Zum anderen der Bologna-Prozess, also die Einführung der neuen Studienstrukturen Bachelor und Master: Wenn man dies noch zu einem Erfolg führen will - es ist fast schon fünf Minuten vor zwölf in dieser Sache -, dann darf man die Fehlentwicklungen, die wir hier überall beobachten können, einfach nicht übersehen. Man muss da konsequent gegensteuern. Die Einführung dieser neuen Studienstrukturen krankt in Deutschland an einer schematischen, bürokratischen, konzeptionell vermurksten Form der Implementierung dieses Bologna-Prozesses. Es ist Planwirtschaft pur, die Akkreditierungsprozeduren sind monströs teuer; es entsteht damit eine neue Hochschulbürokratie und es verschluckt enorm viel Geld.
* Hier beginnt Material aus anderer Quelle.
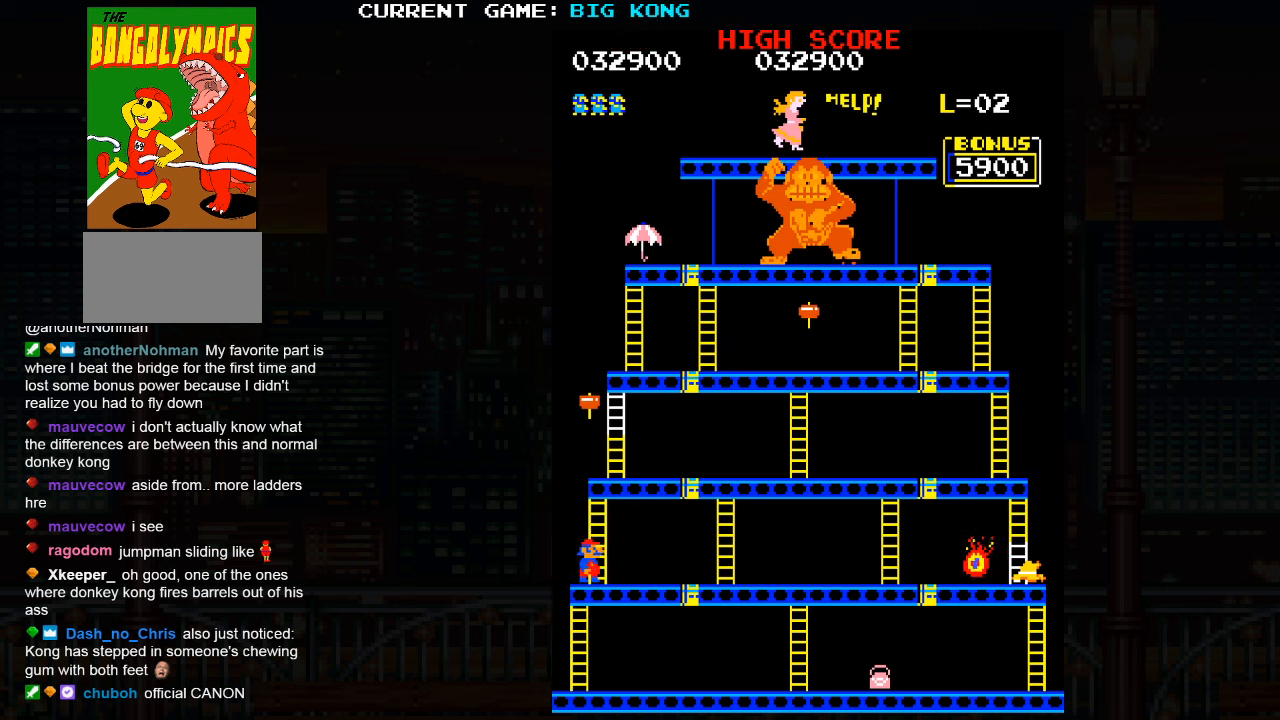
Gameplay with a controller (arcade stick); each line is a JSON object with the inputs held at the frame after it. "events" lists button and stick changes between this image and that frame as [ms after this image, input, new state], when the widget could be followed in between. Not read: L3 R3.
{"buttons": [], "left_stick": "right", "events": []}
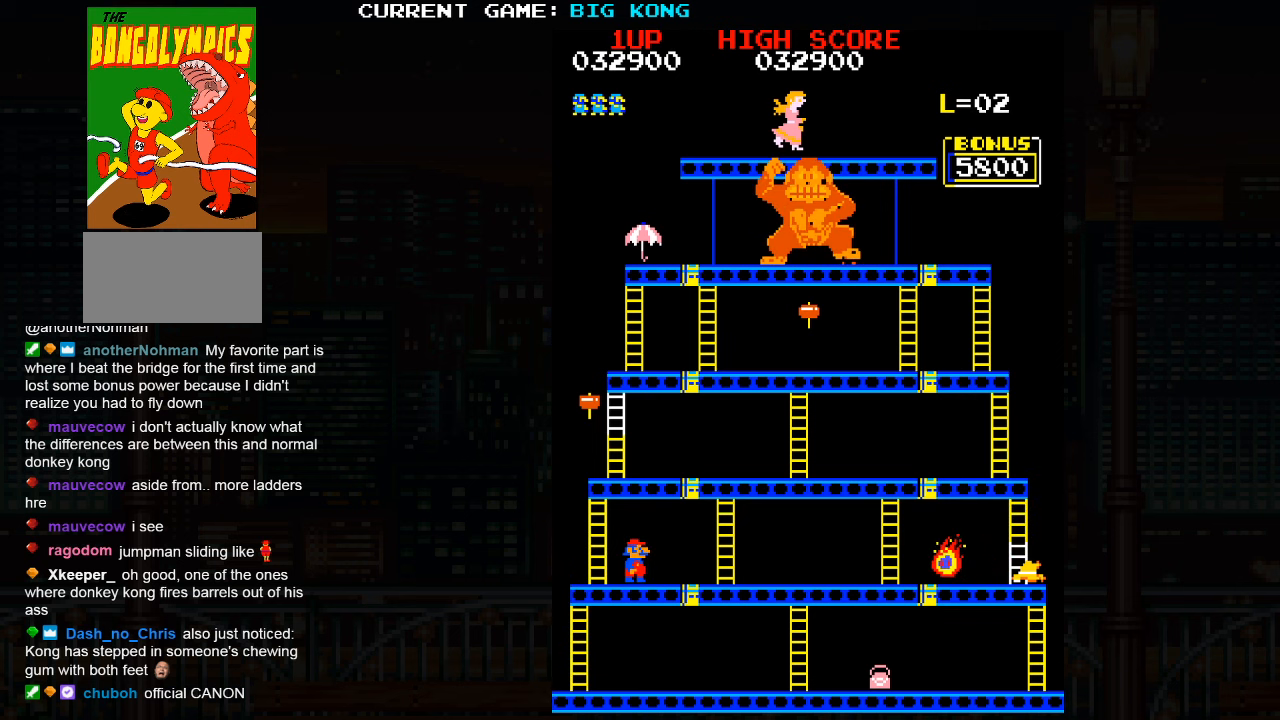
{"buttons": [], "left_stick": "right", "events": []}
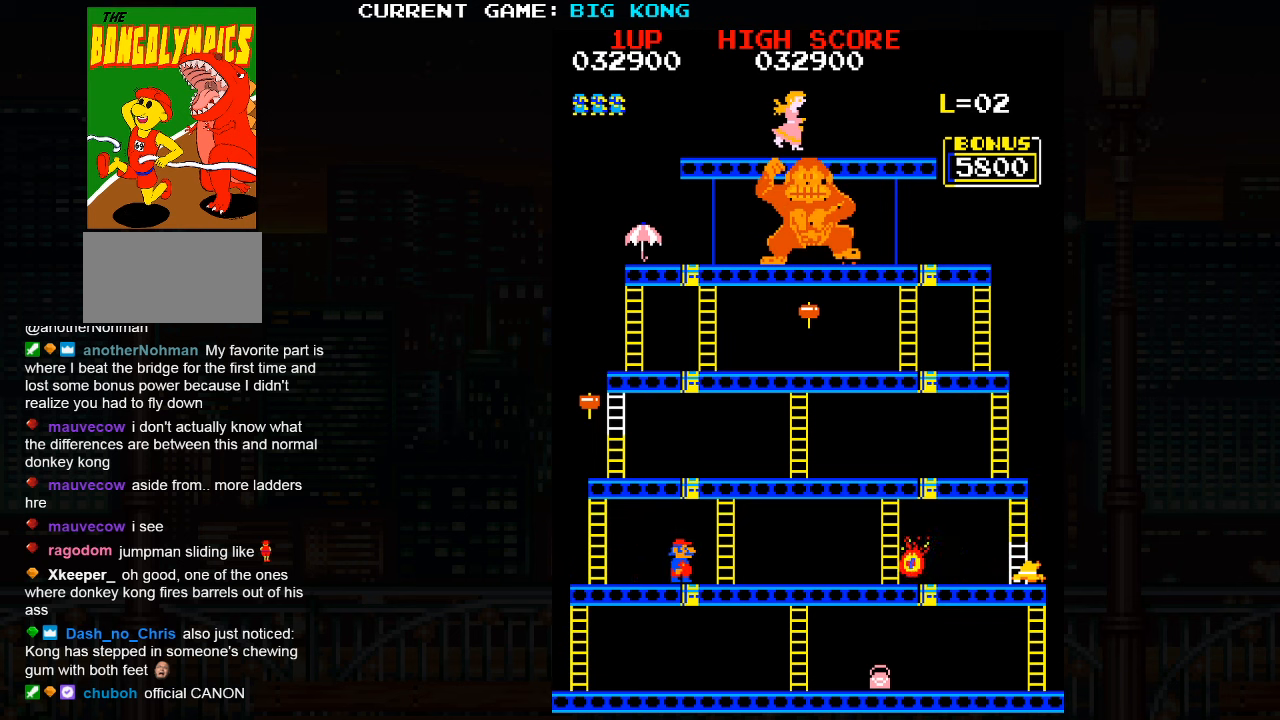
{"buttons": ["SQUARE"], "left_stick": "left", "events": [[316, "left_stick", "left"], [333, "SQUARE", "down"]]}
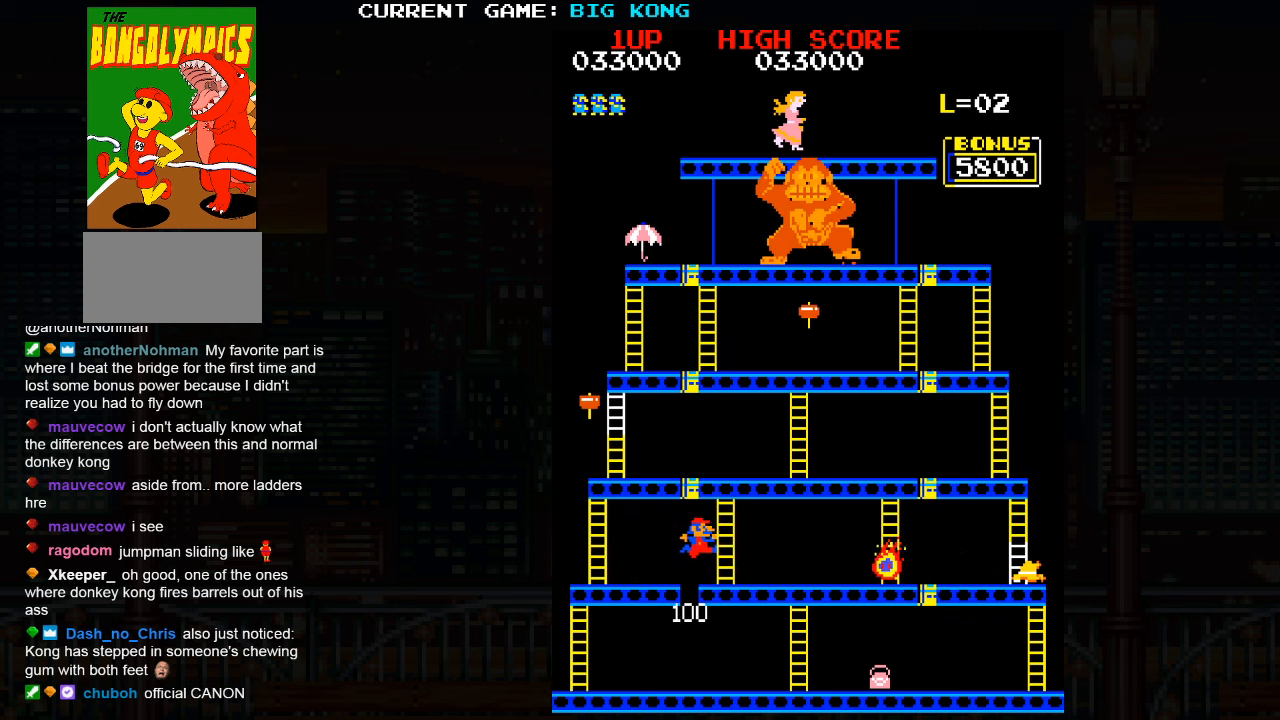
{"buttons": ["SQUARE"], "left_stick": "left", "events": []}
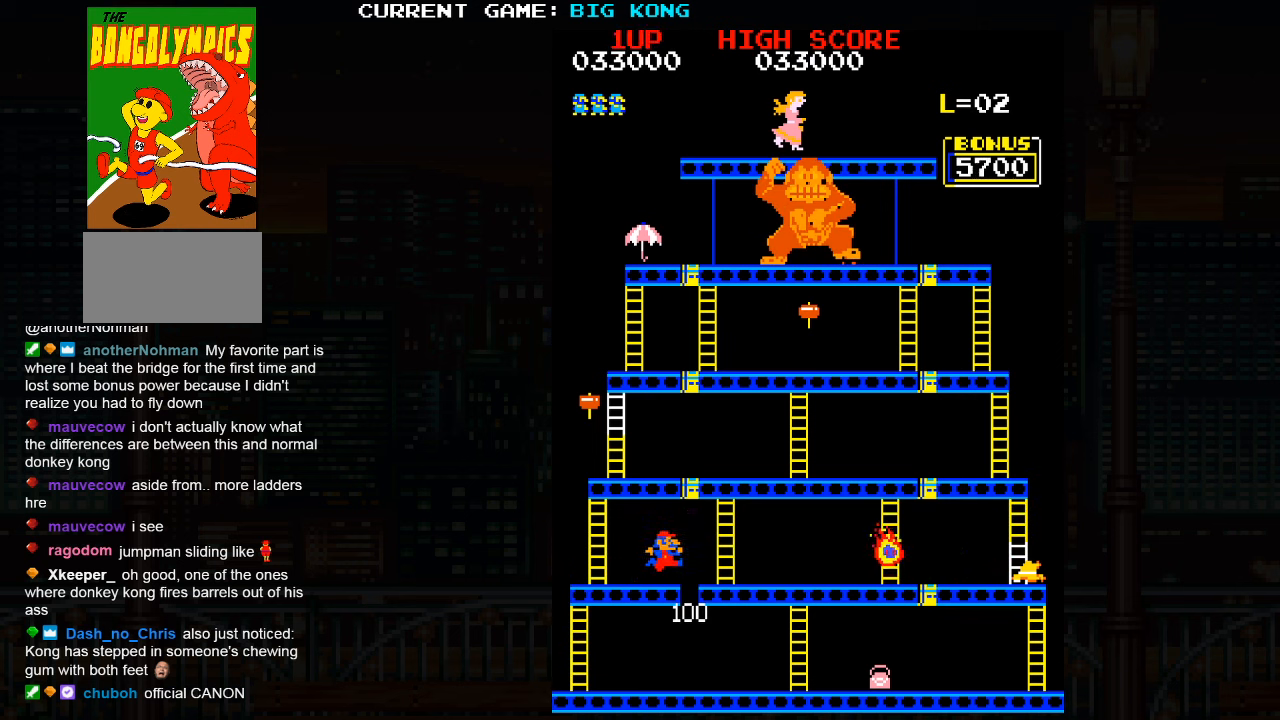
{"buttons": [], "left_stick": "left", "events": [[100, "SQUARE", "up"]]}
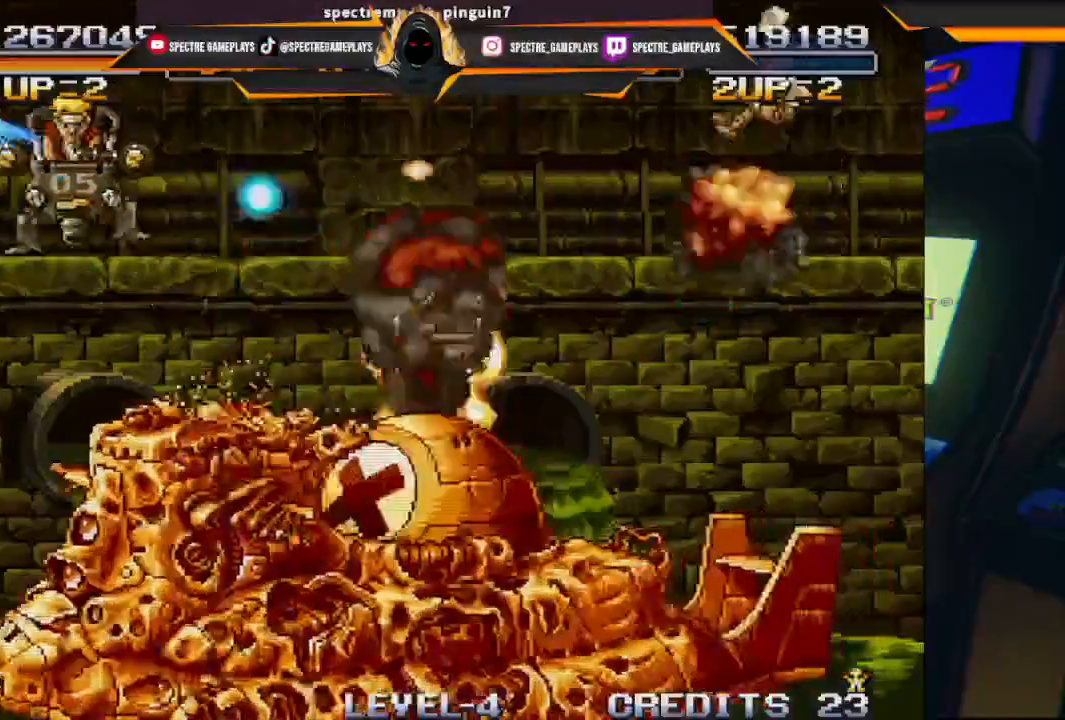
Gameplay with a controller (Xbox layout); each line is a JSON object with the inputs held at the frame after it. "events" lists button and stick changes between this image and that frame as [ms after this image, input, new state], when the widget could be followed in between. Not read: right_stick.
{"buttons": ["DPAD_LEFT"], "left_stick": "center", "events": []}
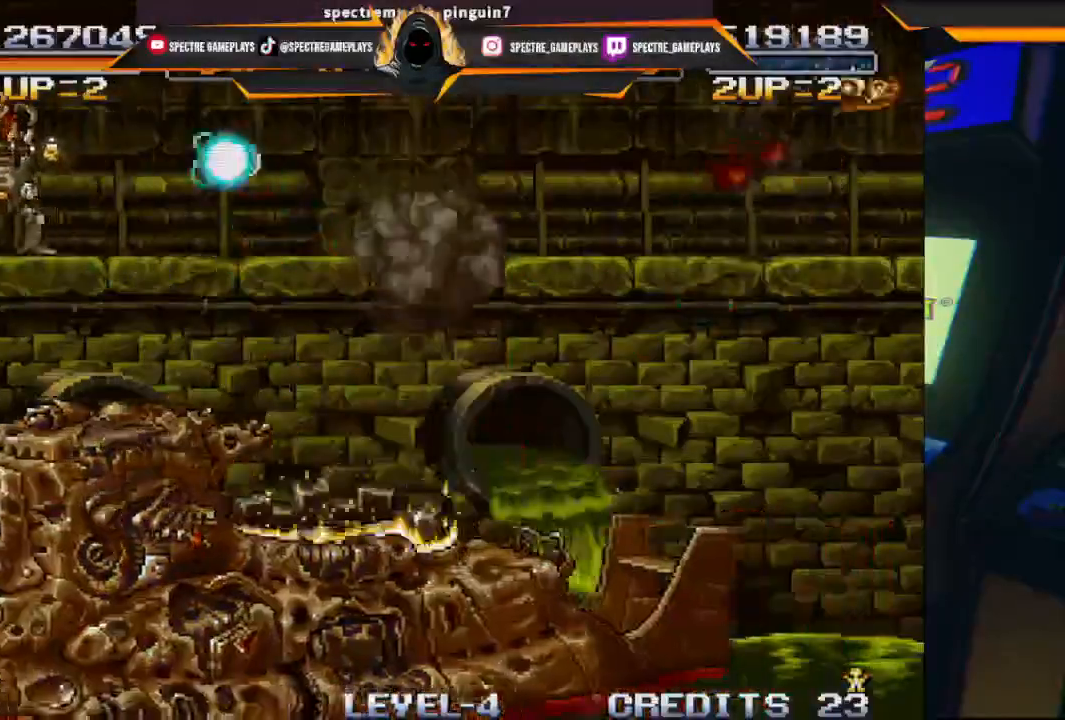
{"buttons": ["DPAD_DOWN", "DPAD_RIGHT"], "left_stick": "center", "events": [[334, "DPAD_DOWN", "down"], [334, "DPAD_LEFT", "up"], [401, "DPAD_RIGHT", "down"]]}
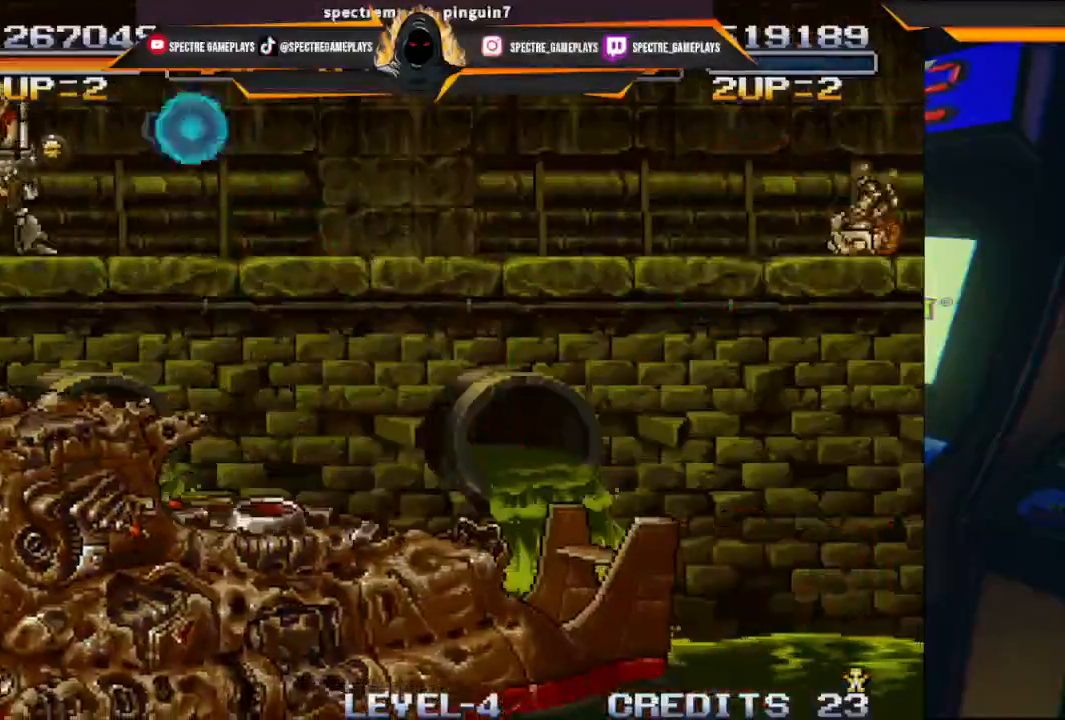
{"buttons": ["X", "DPAD_DOWN", "DPAD_RIGHT"], "left_stick": "center", "events": [[33, "X", "down"], [133, "X", "up"], [200, "X", "down"], [333, "X", "up"], [400, "X", "down"]]}
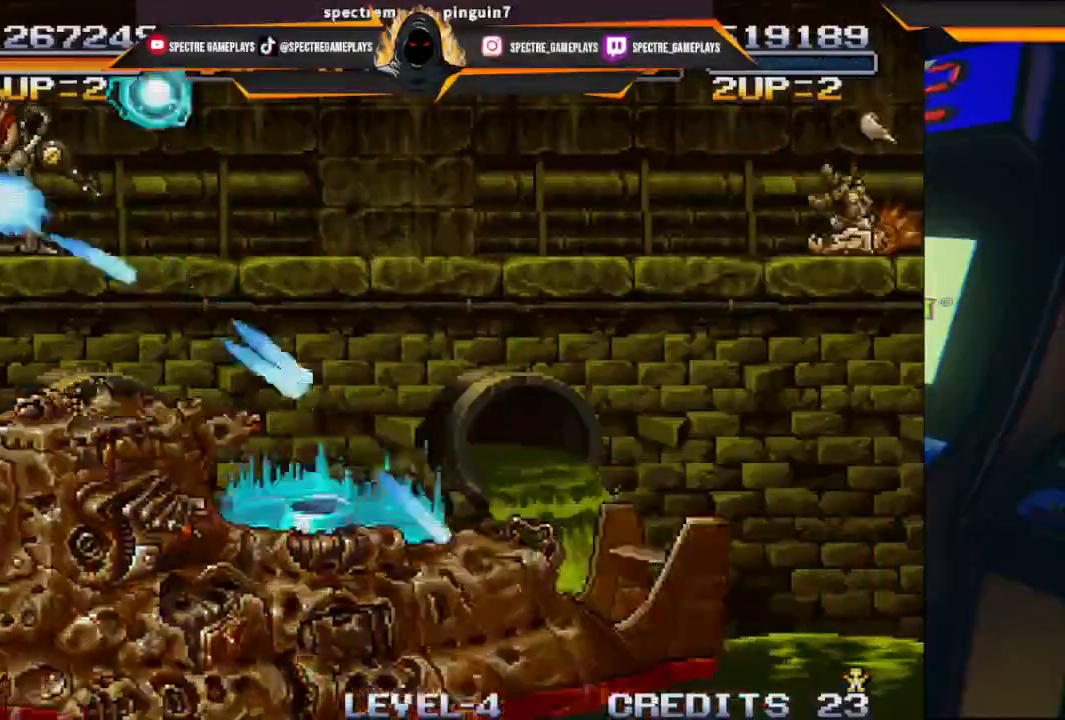
{"buttons": ["X", "DPAD_DOWN", "DPAD_RIGHT"], "left_stick": "center", "events": [[34, "X", "up"], [100, "X", "down"], [234, "X", "up"], [300, "X", "down"], [434, "X", "up"], [467, "X", "down"]]}
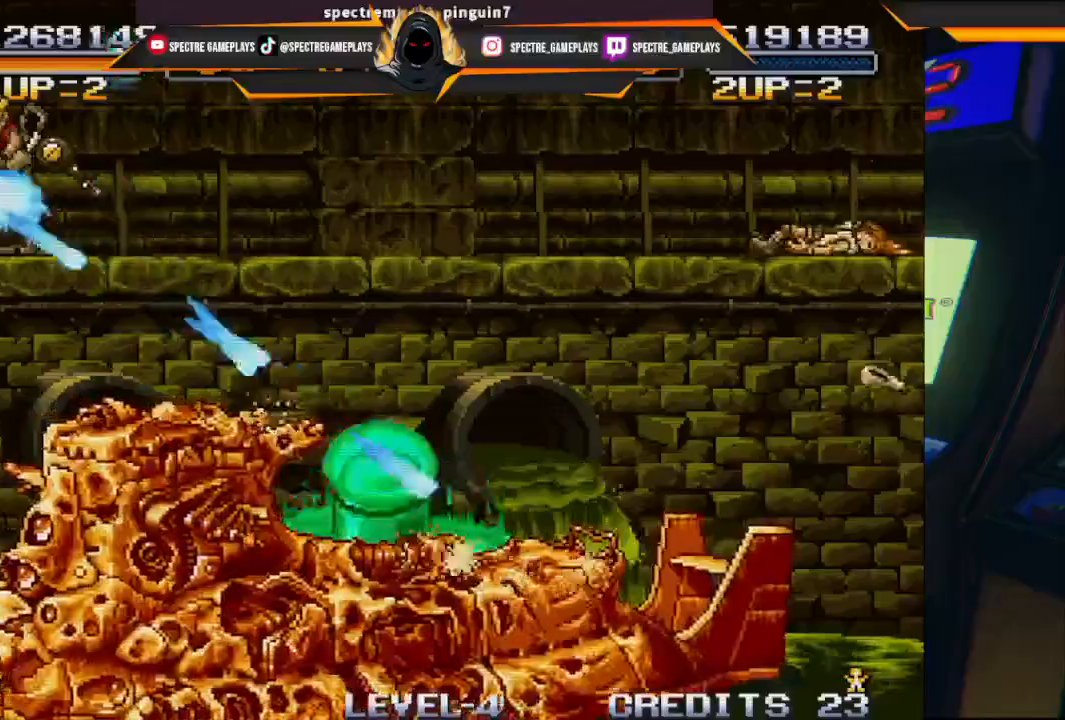
{"buttons": ["DPAD_DOWN", "DPAD_RIGHT"], "left_stick": "center", "events": [[100, "X", "up"], [167, "X", "down"], [300, "X", "up"], [367, "X", "down"], [500, "X", "up"]]}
Genauso schlimm ist: Statt wirklich einen gemeinsamen Hochschulraum einzuführen, entstehen vielfach an den Hochschulen - gerade in Deutschland - eingezäunte Kleingärten, wo sich Hochschulen voneinander abschotten.

(Beifall bei der FDP und der Abgeordneten Angelika Birk [BÜNDNIS 90/DIE GRÜ- NEN])

Das heißt, es werden neue Mobilitätshürden aufgebaut, weil Bachelor-/Master-Konzepte nicht miteinander kompatibel sind.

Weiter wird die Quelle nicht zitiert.